> [About this task]: Update the items below by replacing each "Freediver" with "Vrijduiker" and keeping all other text the same. Leave the pictures out of your answer.

Saved entries:
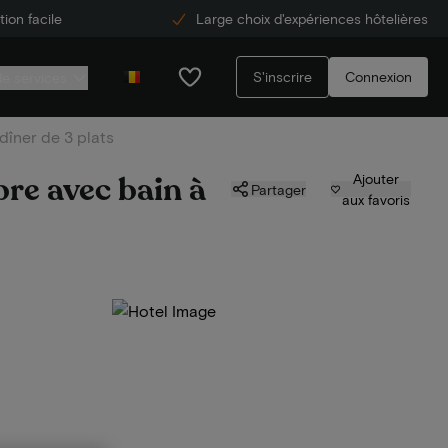
ion facile
Large choix d'expériences hôtelières
S'inscrire
Connexion
de services
dîner de 3 plats
re avec bain à
Ajouter
Partager
aux favoris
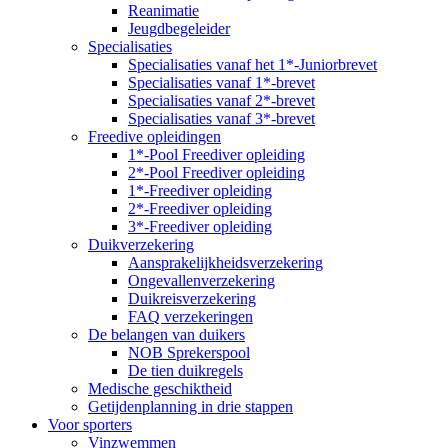
Reanimatie
Jeugdbegeleider
Specialisaties
Specialisaties vanaf het 1*-Juniorbrevet
Specialisaties vanaf 1*-brevet
Specialisaties vanaf 2*-brevet
Specialisaties vanaf 3*-brevet
Freedive opleidingen
1*-Pool Freediver opleiding
2*-Pool Freediver opleiding
1*-Freediver opleiding
2*-Freediver opleiding
3*-Freediver opleiding
Duikverzekering
Aansprakelijkheidsverzekering
Ongevallenverzekering
Duikreisverzekering
FAQ verzekeringen
De belangen van duikers
NOB Sprekerspool
De tien duikregels
Medische geschiktheid
Getijdenplanning in drie stappen
Voor sporters
Vinzwemmen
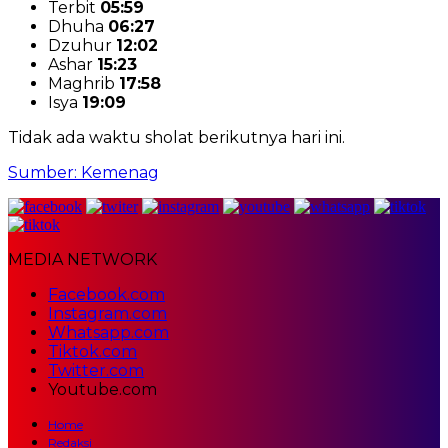
Terbit
05:59
Dhuha
06:27
Dzuhur
12:02
Ashar
15:23
Maghrib
17:58
Isya
19:09
Tidak ada waktu sholat berikutnya hari ini.
Sumber: Kemenag
MEDIA NETWORK
Facebook.com
Instagram.com
Whatsapp.com
Tiktok.com
Twitter.com
Youtube.com
Home
Redaksi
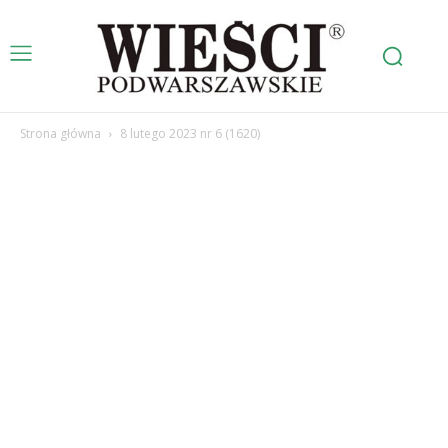
Strona główna
8 lutego 2023 nr 6 (1620)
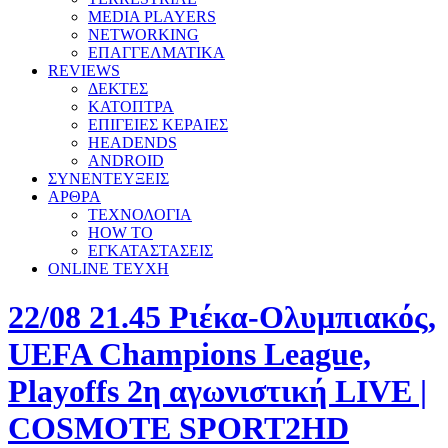
MEDIA PLAYERS
NETWORKING
ΕΠΑΓΓΕΛΜΑΤΙΚΑ
REVIEWS
ΔΕΚΤΕΣ
ΚΑΤΟΠΤΡΑ
ΕΠΙΓΕΙΕΣ ΚΕΡΑΙΕΣ
HEADENDS
ANDROID
ΣΥΝΕΝΤΕΥΞΕΙΣ
ΑΡΘΡΑ
ΤΕΧΝΟΛΟΓΙΑ
HOW TO
ΕΓΚΑΤΑΣΤΑΣΕΙΣ
ONLINE TEYXH
22/08 21.45 Ριέκα-Ολυμπιακός,
UEFA Champions League,
Playoffs 2η αγωνιστική LIVE |
COSMOTE SPORT2HD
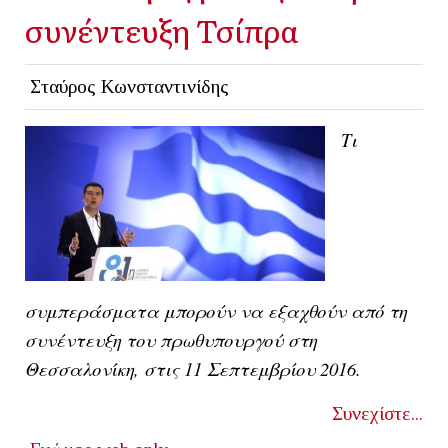
συνέντευξη Τσίπρα
Σταύρος Κωνσταντινίδης
Τι
συμπεράσματα μπορούν να εξαχθούν από τη
συνέντευξη του πρωθυπουργού στη
Θεσσαλονίκη, στις 11 Σεπτεμβρίου 2016.
Συνεχίστε...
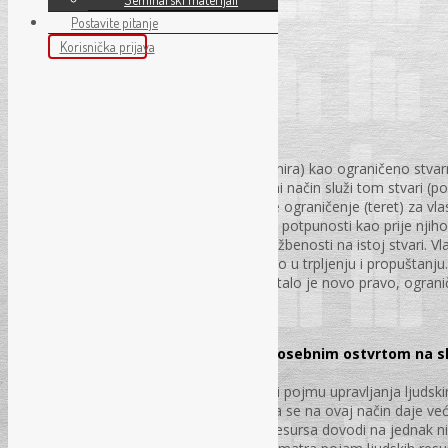
Postavite pitanje
Decembar/Prosinac 2015
Korisnička prijava
U ovom broju možete pročitati:
Osnivanje prava službenosti
Prof. dr. Duško Medić
Autor u tekstu službenost posmatra (definira) kao ograničeno stvarn
ovlašćuje svog nosioca da se na određeni način služi tom stvari (pos
da to trpi ili nešto propušta. Službenost je ograničenje (teret) za vl
vlasnička ovlašćenja više ne može vršiti u potpunosti kao prije nji
suprotstavljeno je tuđe pravo – pravo službenosti na istoj stvari. 
činjenje, njegova obaveza se sastoji samo u trpljenju i propuštanju
svom dobru. Osnivanjem službenosti nastalo je novo pravo, ogranič
svojine.
PS – br. 12. str. 11-18.
Ljudski resursi u državnoj upravi sa posebnim ostvrtom na 
Amir Rahmanović, dipl. ecc.
U novije vrijeme ljudskim resursima, kao i pojmu upravljanja ljudsk
kako u teoriji tako i u praksi. Smatra se da se na ovaj način daje v
zaposlenicima te da se važnost ljudskih resursa dovodi na jednak n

> [Your solution]:
ion facile
Large choix d'expériences hôtelières
S'inscrire
Connexion
de services
dîner de 3 plats
re avec bain à
Ajouter
Partager
aux favoris
Reanimatie
Jeugdbegeleider
Specialisaties
Specialisaties vanaf het 1*-Juniorbrevet
Specialisaties vanaf 1*-brevet
Specialisaties vanaf 2*-brevet
Specialisaties vanaf 3*-brevet
Freedive opleidingen
1*-Pool Vrijduiker opleiding
2*-Pool Vrijduiker opleiding
1*-Vrijduiker opleiding
2*-Vrijduiker opleiding
3*-Vrijduiker opleiding
Duikverzekering
Aansprakelijkheidsverzekering
Ongevallenverzekering
Duikreisverzekering
FAQ verzekeringen
De belangen van duikers
NOB Sprekerspool
De tien duikregels
Medische geschiktheid
Getijdenplanning in drie stappen
Voor sporters
Vinzwemmen
Terbit
05:59
Dhuha
06:27
Dzuhur
12:02
Ashar
15:23
Maghrib
17:58
Isya
19:09
Tidak ada waktu sholat berikutnya hari ini.
Sumber: Kemenag
MEDIA NETWORK
Facebook.com
Instagram.com
Whatsapp.com
Tiktok.com
Twitter.com
Youtube.com
Home
Redaksi
Strona główna
8 lutego 2023 nr 6 (1620)
MEDIA PLAYERS
NETWORKING
ΕΠΑΓΓΕΛΜΑΤΙΚΑ
REVIEWS
ΔΕΚΤΕΣ
ΚΑΤΟΠΤΡΑ
ΕΠΙΓΕΙΕΣ ΚΕΡΑΙΕΣ
HEADENDS
ANDROID
ΣΥΝΕΝΤΕΥΞΕΙΣ
ΑΡΘΡΑ
ΤΕΧΝΟΛΟΓΙΑ
HOW TO
ΕΓΚΑΤΑΣΤΑΣΕΙΣ
ONLINE TEYXH
22/08 21.45 Ριέκα-Ολυμπιακός,
UEFA Champions League,
Playoffs 2η αγωνιστική LIVE |
COSMOTE SPORT2HD
συνέντευξη Τσίπρα
Σταύρος Κωνσταντινίδης
Τι
συμπεράσματα μπορούν να εξαχθούν από τη
συνέντευξη του πρωθυπουργού στη
Θεσσαλονίκη, στις 11 Σεπτεμβρίου 2016.
Συνεχίστε...
Postavite pitanje
Decembar/Prosinac 2015
Korisnička prijava
U ovom broju možete pročitati:
Osnivanje prava službenosti
Prof. dr. Duško Medić
Autor u tekstu službenost posmatra (definira) kao ograničeno stvarn
ovlašćuje svog nosioca da se na određeni način služi tom stvari (pos
da to trpi ili nešto propušta. Službenost je ograničenje (teret) za vl
vlasnička ovlašćenja više ne može vršiti u potpunosti kao prije nji
suprotstavljeno je tuđe pravo – pravo službenosti na istoj stvari. 
činjenje, njegova obaveza se sastoji samo u trpljenju i propuštanju
svom dobru. Osnivanjem službenosti nastalo je novo pravo, ogranič
svojine.
PS – br. 12. str. 11-18.
Ljudski resursi u državnoj upravi sa posebnim ostvrtom na 
Amir Rahmanović, dipl. ecc.
U novije vrijeme ljudskim resursima, kao i pojmu upravljanja ljudsk
kako u teoriji tako i u praksi. Smatra se da se na ovaj način daje v
zaposlenicima te da se važnost ljudskih resursa dovodi na jednak n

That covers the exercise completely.